INSTRUCTIONS TO FOLLOW
Turn the entries, from their first line through the line that contains "નેનોફિલ્ટરેશન" (inclusive), into a JSON list of strings, one string per line, with blank lines left out.

::::::::::

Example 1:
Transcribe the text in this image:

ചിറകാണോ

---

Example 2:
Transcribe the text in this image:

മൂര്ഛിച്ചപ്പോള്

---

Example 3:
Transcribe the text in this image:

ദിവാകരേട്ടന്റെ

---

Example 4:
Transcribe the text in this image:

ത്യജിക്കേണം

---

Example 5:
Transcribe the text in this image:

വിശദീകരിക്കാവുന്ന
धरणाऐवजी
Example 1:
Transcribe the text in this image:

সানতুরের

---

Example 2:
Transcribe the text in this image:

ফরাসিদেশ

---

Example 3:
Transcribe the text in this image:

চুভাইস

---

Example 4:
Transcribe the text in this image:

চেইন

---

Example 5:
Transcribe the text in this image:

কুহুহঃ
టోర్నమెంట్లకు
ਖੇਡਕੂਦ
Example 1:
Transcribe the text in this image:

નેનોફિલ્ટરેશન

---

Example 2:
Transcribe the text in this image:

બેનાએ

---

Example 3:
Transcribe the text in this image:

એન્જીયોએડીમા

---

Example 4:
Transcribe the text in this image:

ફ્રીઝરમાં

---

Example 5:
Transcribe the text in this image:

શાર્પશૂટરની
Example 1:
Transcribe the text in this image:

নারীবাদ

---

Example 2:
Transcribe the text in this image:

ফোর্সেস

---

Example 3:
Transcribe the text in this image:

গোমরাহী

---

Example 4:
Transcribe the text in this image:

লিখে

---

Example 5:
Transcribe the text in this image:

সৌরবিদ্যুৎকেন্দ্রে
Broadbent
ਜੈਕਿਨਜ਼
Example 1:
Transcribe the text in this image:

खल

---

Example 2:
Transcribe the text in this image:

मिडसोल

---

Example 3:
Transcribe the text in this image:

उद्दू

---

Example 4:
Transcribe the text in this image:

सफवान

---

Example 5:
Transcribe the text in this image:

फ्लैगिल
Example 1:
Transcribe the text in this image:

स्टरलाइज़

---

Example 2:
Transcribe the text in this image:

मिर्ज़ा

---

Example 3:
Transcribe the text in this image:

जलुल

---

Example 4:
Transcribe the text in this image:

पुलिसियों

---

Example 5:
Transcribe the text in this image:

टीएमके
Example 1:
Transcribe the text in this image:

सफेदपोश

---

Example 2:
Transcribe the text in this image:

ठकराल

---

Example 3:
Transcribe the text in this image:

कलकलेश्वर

::::::::::

SOLVED EXERCISE
[
  "Example 1:",
  "Transcribe the text in this image:",
  "ചിറകാണോ",
  "---",
  "Example 2:",
  "Transcribe the text in this image:",
  "മൂര്ഛിച്ചപ്പോള്",
  "---",
  "Example 3:",
  "Transcribe the text in this image:",
  "ദിവാകരേട്ടന്റെ",
  "---",
  "Example 4:",
  "Transcribe the text in this image:",
  "ത്യജിക്കേണം",
  "---",
  "Example 5:",
  "Transcribe the text in this image:",
  "വിശദീകരിക്കാവുന്ന",
  "धरणाऐवजी",
  "Example 1:",
  "Transcribe the text in this image:",
  "সানতুরের",
  "---",
  "Example 2:",
  "Transcribe the text in this image:",
  "ফরাসিদেশ",
  "---",
  "Example 3:",
  "Transcribe the text in this image:",
  "চুভাইস",
  "---",
  "Example 4:",
  "Transcribe the text in this image:",
  "চেইন",
  "---",
  "Example 5:",
  "Transcribe the text in this image:",
  "কুহুহঃ",
  "టోర్నమెంట్లకు",
  "ਖੇਡਕੂਦ",
  "Example 1:",
  "Transcribe the text in this image:",
  "નેનોફિલ્ટરેશન"
]